Keywords: aging, chronic diseases, multimorbidity, functional decline, coping with chronic stress, prevention

Background:
Chronic diseases tend to accumulate (multimorbidity), which accelerates the age-related decline in older individuals' physical, mental, and cognitive functioning. Older patients with chronic diseases are highly heterogeneous, which hampers delivering of individualized care and preventive strategies. Inadequate coping with chronic stress can accelerate aging and the development of comorbidities and functional decline.

Research questions:
How physical frailty, mental disorders, and cognitive impairment cluster together, and how these clusters are associated with comorbidities and coping styles.

Method:
Participants (N=263, F=172) were older individuals (≥60), PC attendees, who were mobile and not suffering from dementia. For screening participants on physical frailty, cognitive impairment, and mental disorders, we used Fried`s phenotype model, the Mini-Mental State Examination, the Geriatric Anxiety Scale, and the Geriatric Depression Scale. We used the 14-scale questionnaire Brief COPE to test participants on coping styles. To identify clusters, we used the fuzzy algorithm k-means. To further describe the identified clusters, we examined differences in age, gender, a number of chronic diseases, and some diagnoses of chronic diseases, in medications prescribed, body mass index, renal function decline (expressed as the glomerular filtration rate), and coping styles.

Results:
The most appropriate cluster solution was the one with three clusters, termed: functional (FUN) (N=139), dysfunctional (DFUN) (N=81), and cognitively impaired (COG-IMP) (N=43). The cluster FUN was associated with a positive reframing coping style.

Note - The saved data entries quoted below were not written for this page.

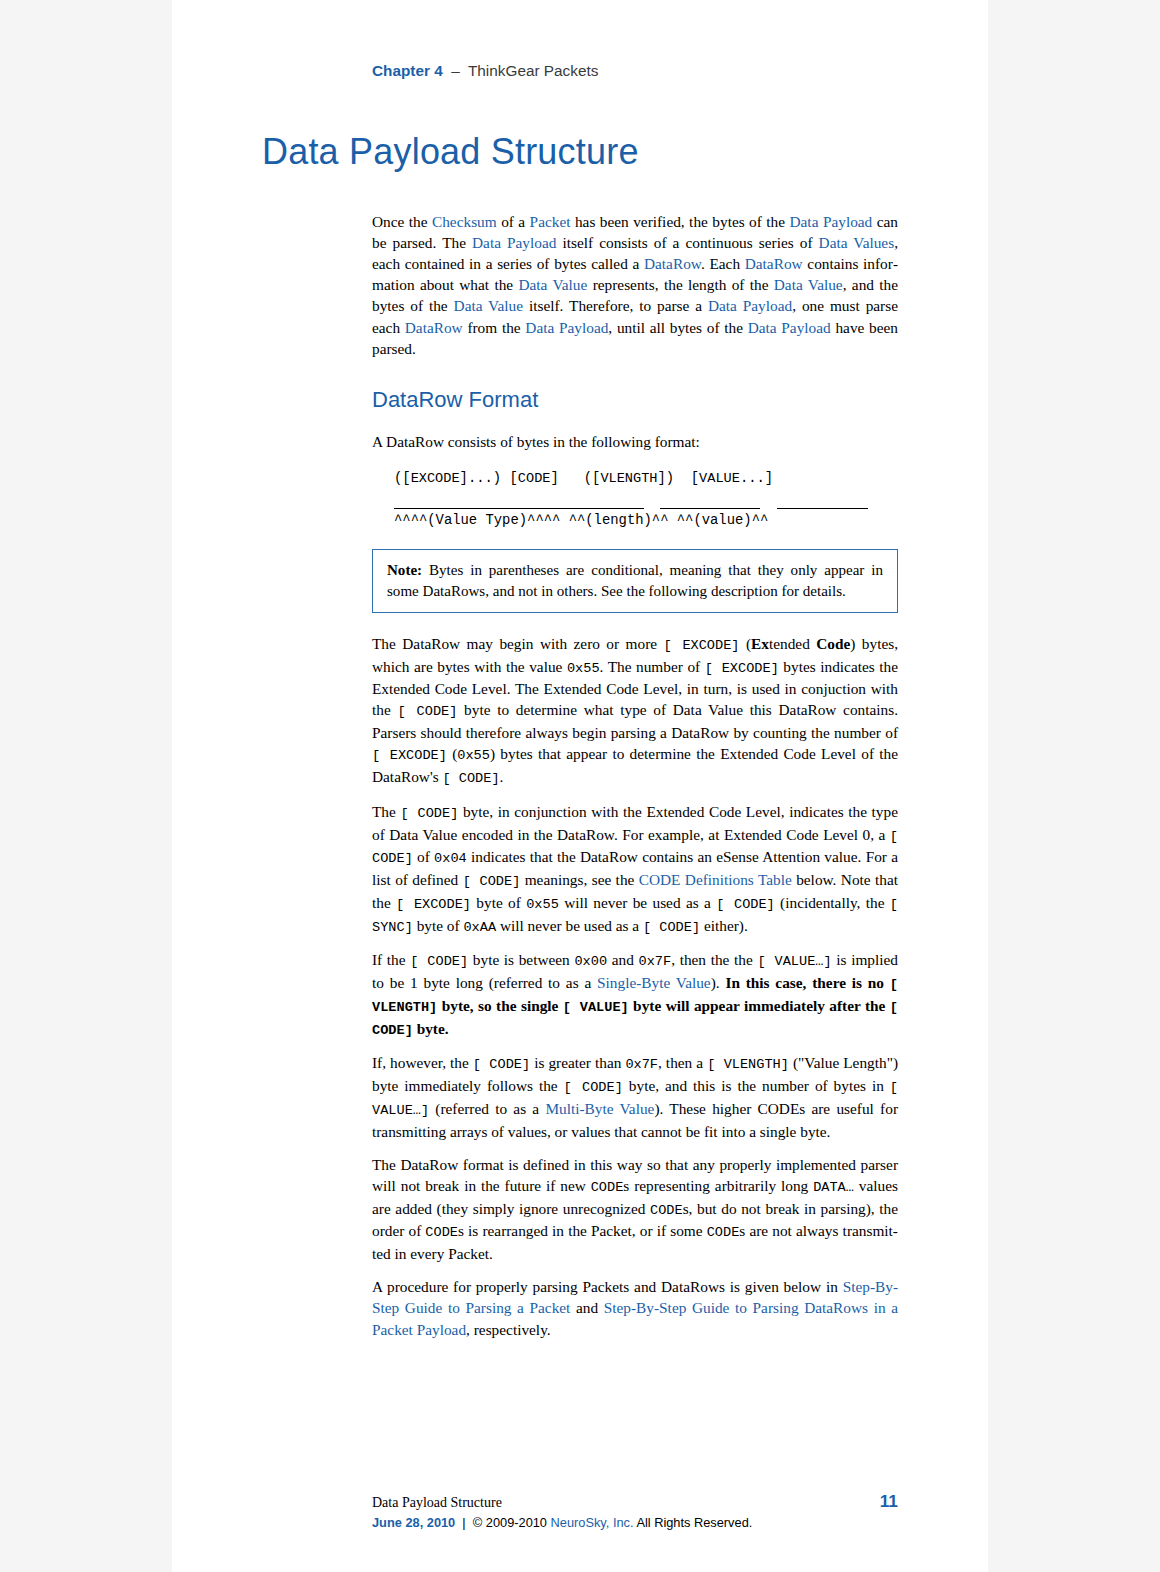Chapter 4 – ThinkGear Packets
Data Payload Structure
Once the Checksum of a Packet has been verified, the bytes of the Data Payload can be parsed. The Data Payload itself consists of a continuous series of Data Values, each contained in a series of bytes called a DataRow. Each DataRow contains information about what the Data Value represents, the length of the Data Value, and the bytes of the Data Value itself. Therefore, to parse a Data Payload, one must parse each DataRow from the Data Payload, until all bytes of the Data Payload have been parsed.
DataRow Format
A DataRow consists of bytes in the following format:
([EXCODE]...) [CODE] ([VLENGTH]) [VALUE...] ^^^^(Value Type)^^^^ ^^(length)^^ ^^(value)^^
Note: Bytes in parentheses are conditional, meaning that they only appear in some DataRows, and not in others. See the following description for details.
The DataRow may begin with zero or more [ EXCODE] (Extended Code) bytes, which are bytes with the value 0x55. The number of [ EXCODE] bytes indicates the Extended Code Level. The Extended Code Level, in turn, is used in conjuction with the [ CODE] byte to determine what type of Data Value this DataRow contains. Parsers should therefore always begin parsing a DataRow by counting the number of [ EXCODE] (0x55) bytes that appear to determine the Extended Code Level of the DataRow's [ CODE].
The [ CODE] byte, in conjunction with the Extended Code Level, indicates the type of Data Value encoded in the DataRow. For example, at Extended Code Level 0, a [ CODE] of 0x04 indicates that the DataRow contains an eSense Attention value. For a list of defined [ CODE] meanings, see the CODE Definitions Table below. Note that the [ EXCODE] byte of 0x55 will never be used as a [ CODE] (incidentally, the [ SYNC] byte of 0xAA will never be used as a [ CODE] either).
If the [ CODE] byte is between 0x00 and 0x7F, then the the [ VALUE…] is implied to be 1 byte long (referred to as a Single-Byte Value). In this case, there is no [ VLENGTH] byte, so the single [ VALUE] byte will appear immediately after the [ CODE] byte.
If, however, the [ CODE] is greater than 0x7F, then a [ VLENGTH] ("Value Length") byte immediately follows the [ CODE] byte, and this is the number of bytes in [ VALUE…] (referred to as a Multi-Byte Value). These higher CODEs are useful for transmitting arrays of values, or values that cannot be fit into a single byte.
The DataRow format is defined in this way so that any properly implemented parser will not break in the future if new CODEs representing arbitrarily long DATA… values are added (they simply ignore unrecognized CODEs, but do not break in parsing), the order of CODEs is rearranged in the Packet, or if some CODEs are not always transmitted in every Packet.
A procedure for properly parsing Packets and DataRows is given below in Step-By-Step Guide to Parsing a Packet and Step-By-Step Guide to Parsing DataRows in a Packet Payload, respectively.
Data Payload Structure
June 28, 2010 | © 2009-2010 NeuroSky, Inc. All Rights Reserved.
11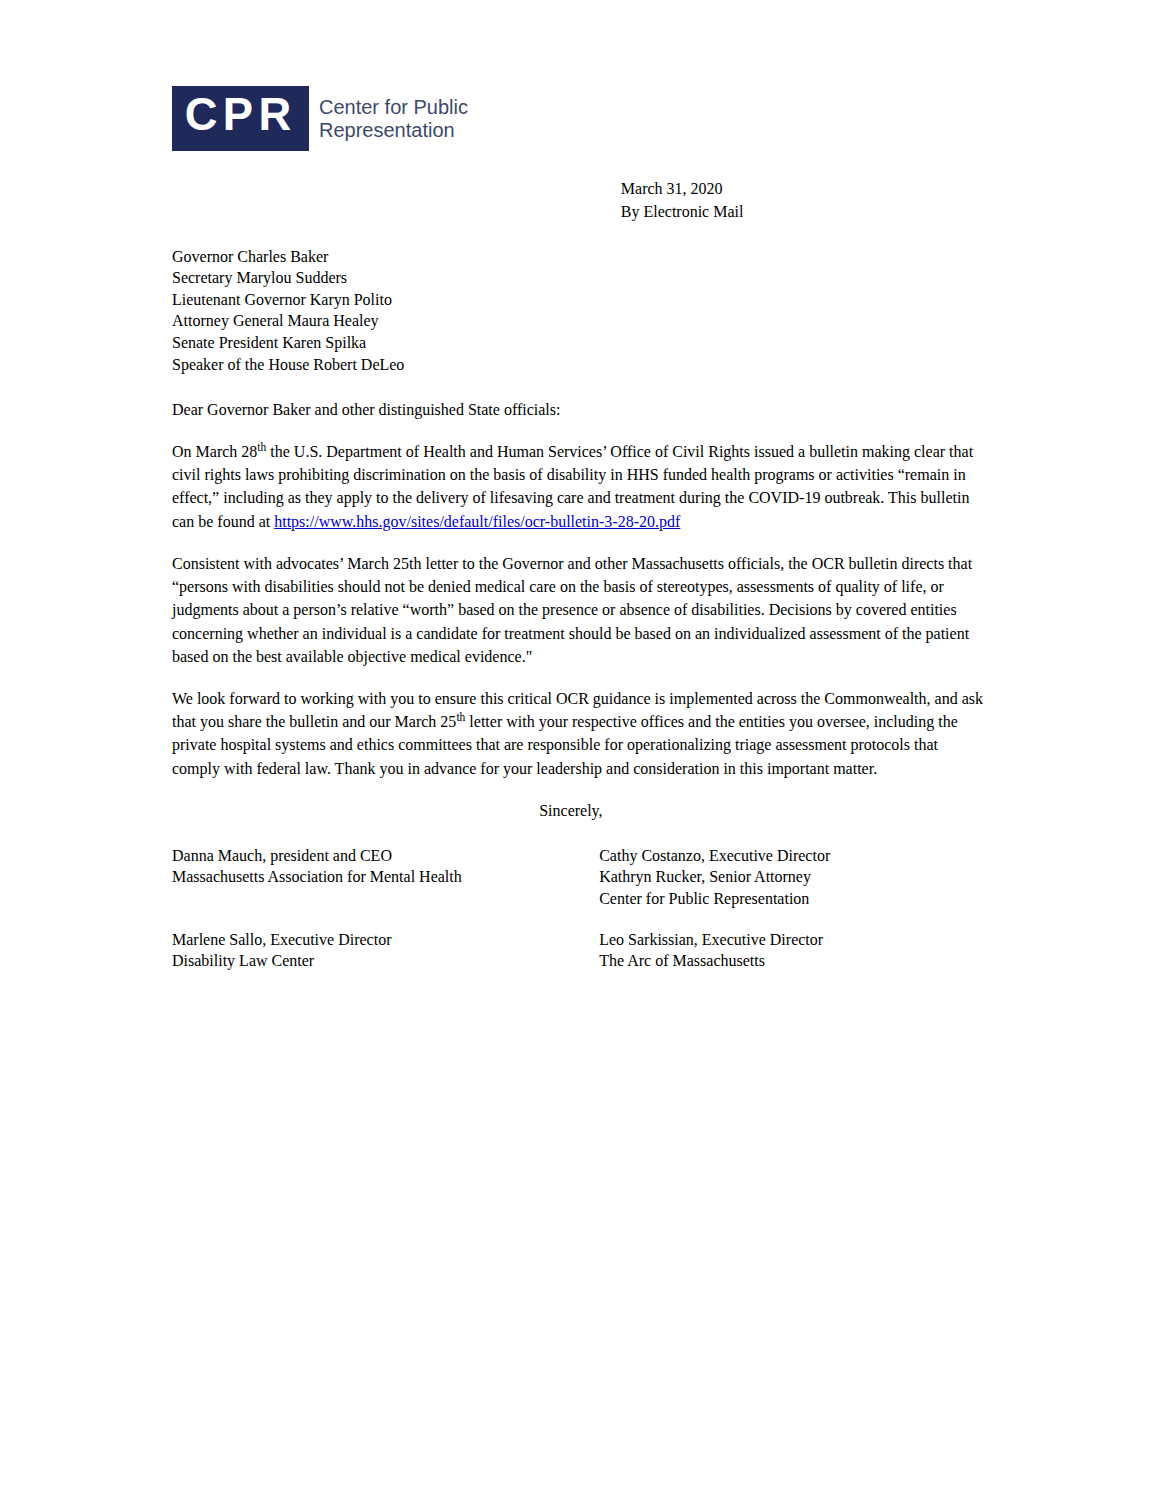CPR
Center for Public
Representation
March 31, 2020
By Electronic Mail
Governor Charles Baker
Secretary Marylou Sudders
Lieutenant Governor Karyn Polito
Attorney General Maura Healey
Senate President Karen Spilka
Speaker of the House Robert DeLeo
Dear Governor Baker and other distinguished State officials:
On March 28th the U.S. Department of Health and Human Services’ Office of Civil Rights issued a bulletin making clear that civil rights laws prohibiting discrimination on the basis of disability in HHS funded health programs or activities “remain in effect,” including as they apply to the delivery of lifesaving care and treatment during the COVID-19 outbreak. This bulletin can be found at https://www.hhs.gov/sites/default/files/ocr-bulletin-3-28-20.pdf
Consistent with advocates’ March 25th letter to the Governor and other Massachusetts officials, the OCR bulletin directs that “persons with disabilities should not be denied medical care on the basis of stereotypes, assessments of quality of life, or judgments about a person’s relative “worth” based on the presence or absence of disabilities. Decisions by covered entities concerning whether an individual is a candidate for treatment should be based on an individualized assessment of the patient based on the best available objective medical evidence."
We look forward to working with you to ensure this critical OCR guidance is implemented across the Commonwealth, and ask that you share the bulletin and our March 25th letter with your respective offices and the entities you oversee, including the private hospital systems and ethics committees that are responsible for operationalizing triage assessment protocols that comply with federal law. Thank you in advance for your leadership and consideration in this important matter.
Sincerely,
| Danna Mauch, president and CEO Massachusetts Association for Mental Health | Cathy Costanzo, Executive Director Kathryn Rucker, Senior Attorney Center for Public Representation |
| Marlene Sallo, Executive Director Disability Law Center | Leo Sarkissian, Executive Director The Arc of Massachusetts |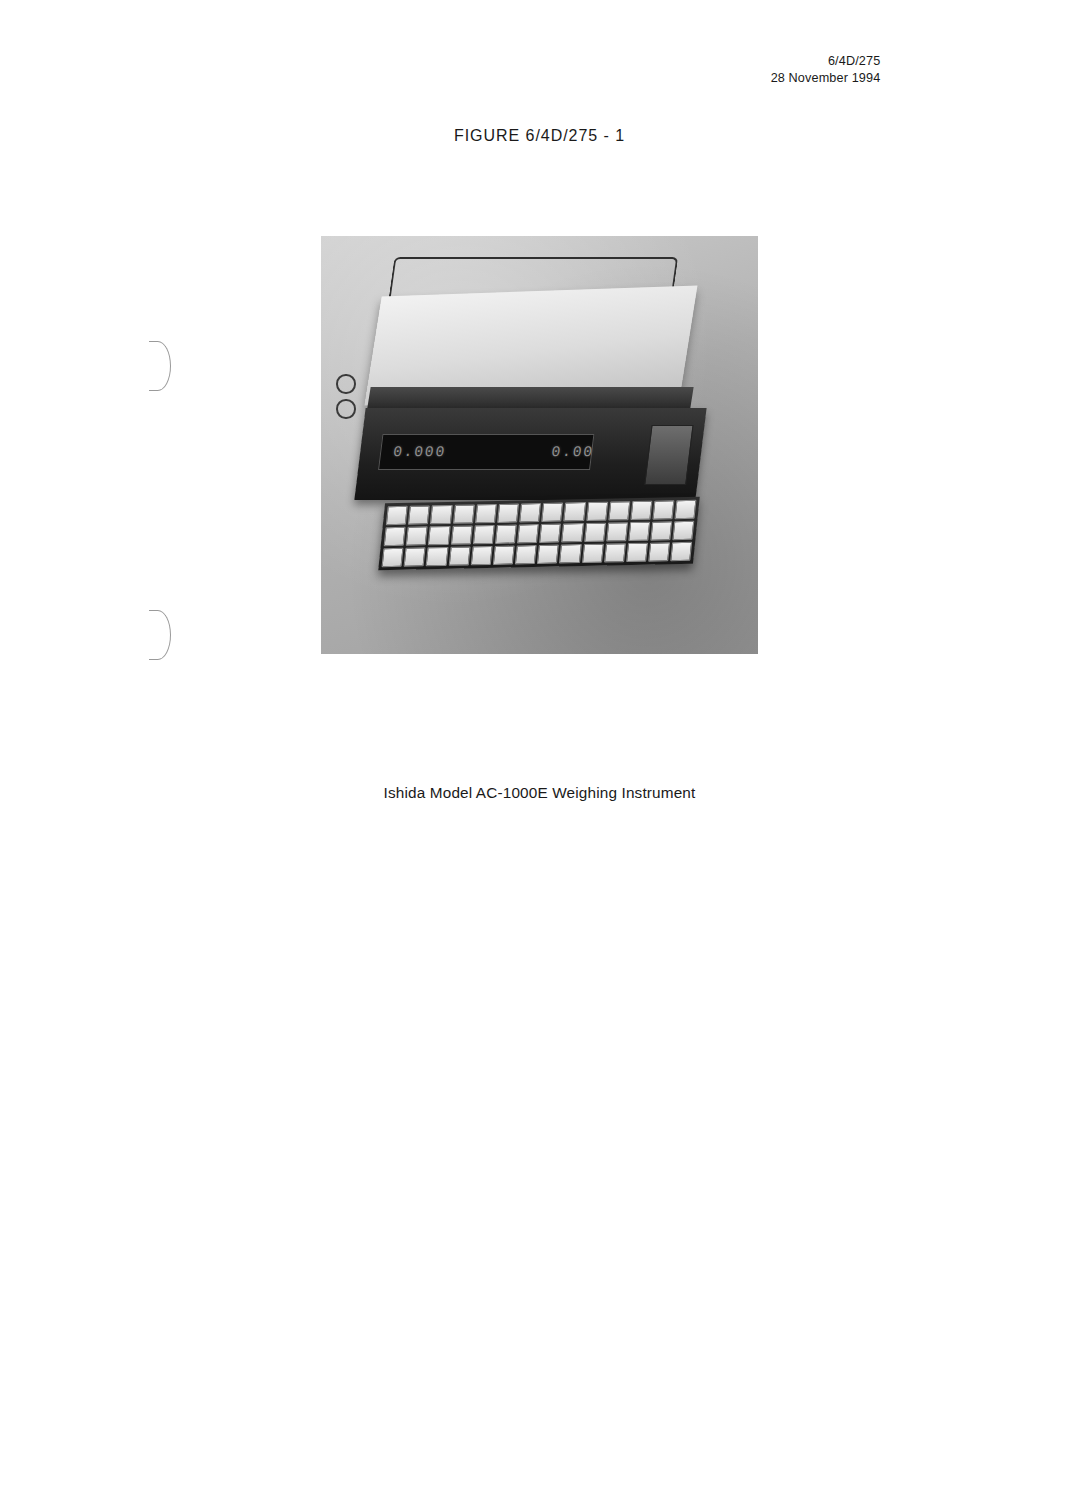6/4D/275
28 November 1994
FIGURE 6/4D/275 - 1
0.000 0.00
Ishida Model AC-1000E Weighing Instrument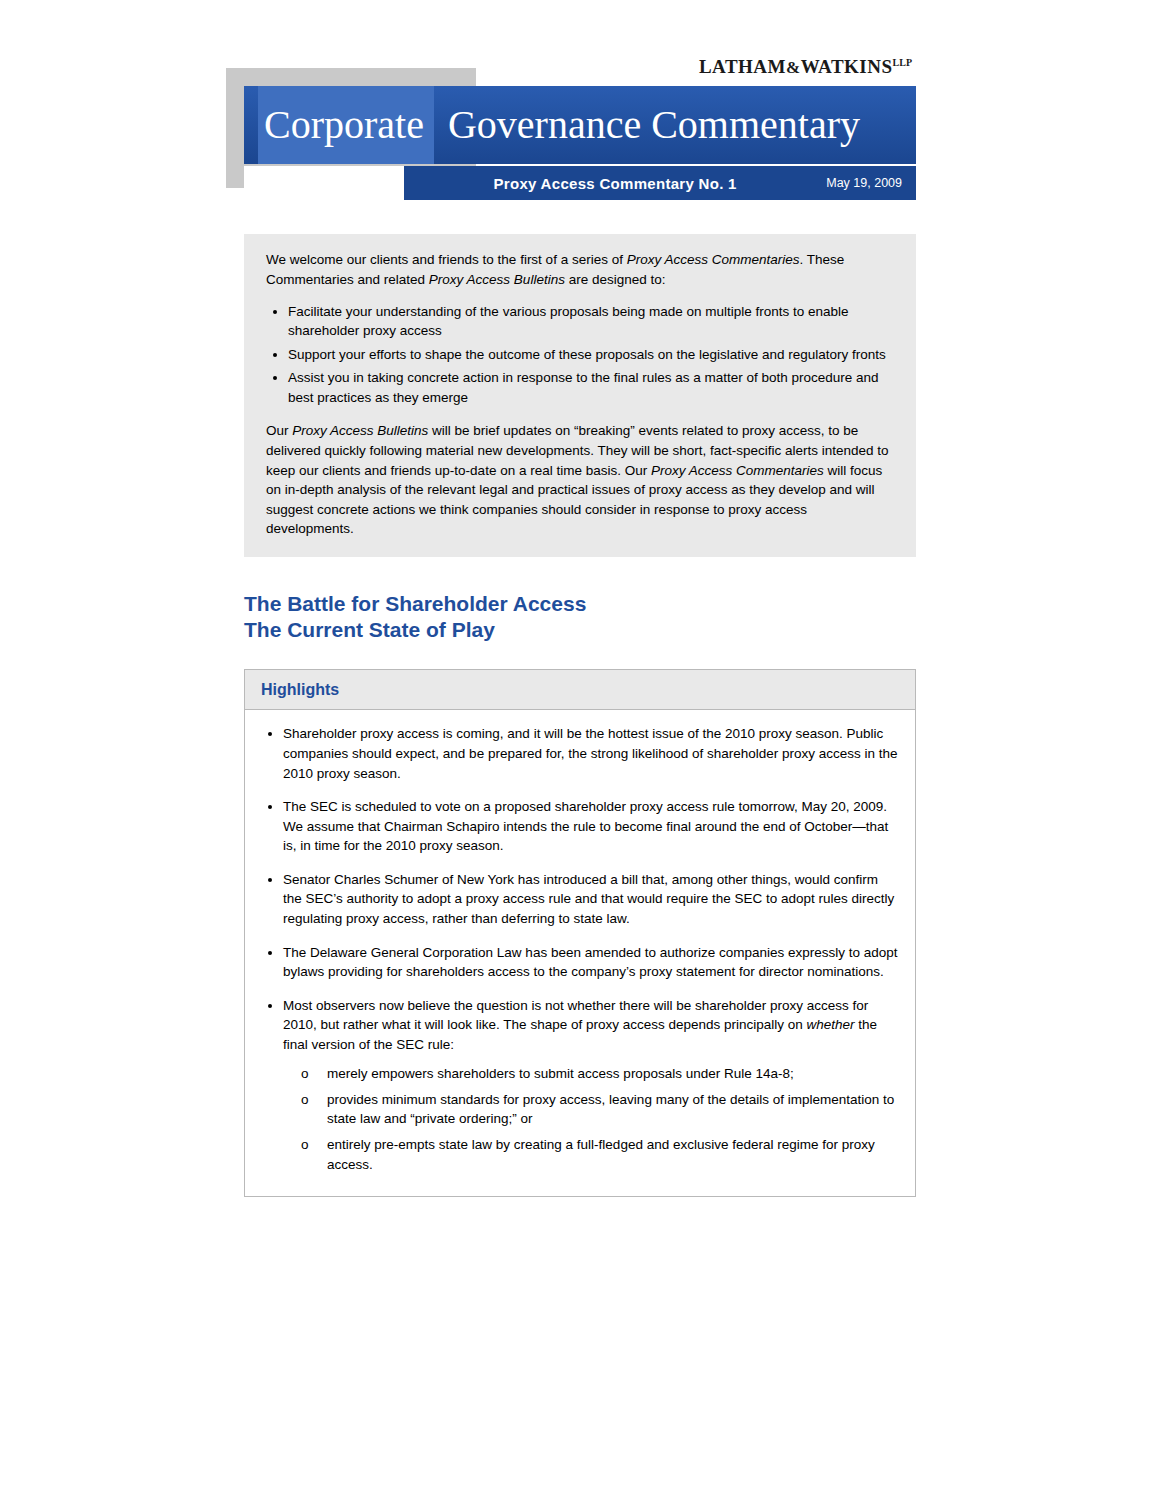LATHAM&WATKINSLLP
Corporate Governance Commentary
Proxy Access Commentary No. 1
May 19, 2009
We welcome our clients and friends to the first of a series of Proxy Access Commentaries. These Commentaries and related Proxy Access Bulletins are designed to:
Facilitate your understanding of the various proposals being made on multiple fronts to enable shareholder proxy access
Support your efforts to shape the outcome of these proposals on the legislative and regulatory fronts
Assist you in taking concrete action in response to the final rules as a matter of both procedure and best practices as they emerge
Our Proxy Access Bulletins will be brief updates on “breaking” events related to proxy access, to be delivered quickly following material new developments. They will be short, fact-specific alerts intended to keep our clients and friends up-to-date on a real time basis. Our Proxy Access Commentaries will focus on in-depth analysis of the relevant legal and practical issues of proxy access as they develop and will suggest concrete actions we think companies should consider in response to proxy access developments.
The Battle for Shareholder Access
The Current State of Play
Highlights
Shareholder proxy access is coming, and it will be the hottest issue of the 2010 proxy season. Public companies should expect, and be prepared for, the strong likelihood of shareholder proxy access in the 2010 proxy season.
The SEC is scheduled to vote on a proposed shareholder proxy access rule tomorrow, May 20, 2009. We assume that Chairman Schapiro intends the rule to become final around the end of October—that is, in time for the 2010 proxy season.
Senator Charles Schumer of New York has introduced a bill that, among other things, would confirm the SEC’s authority to adopt a proxy access rule and that would require the SEC to adopt rules directly regulating proxy access, rather than deferring to state law.
The Delaware General Corporation Law has been amended to authorize companies expressly to adopt bylaws providing for shareholders access to the company’s proxy statement for director nominations.
Most observers now believe the question is not whether there will be shareholder proxy access for 2010, but rather what it will look like. The shape of proxy access depends principally on whether the final version of the SEC rule:
merely empowers shareholders to submit access proposals under Rule 14a-8;
provides minimum standards for proxy access, leaving many of the details of implementation to state law and “private ordering;” or
entirely pre-empts state law by creating a full-fledged and exclusive federal regime for proxy access.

Religion and self-blame were coping mechanisms specifically associated only with cluster DFUN; self-distraction only with cluster COG-IMP; and these two latter clusters shared the mechanisms of behavioral disengagement and denial. Participants in particular clusters demonstrated significant variations in some other features, indicating differences in health status.

Conclusions:
Screening older individuals in coping styles can be used to predict the levels of physical, mental, and cognitive health decline, and to improve personalized prevention and treatment strategies.

Points for discussion:
Can we set up research protocols to support an integrated model of care?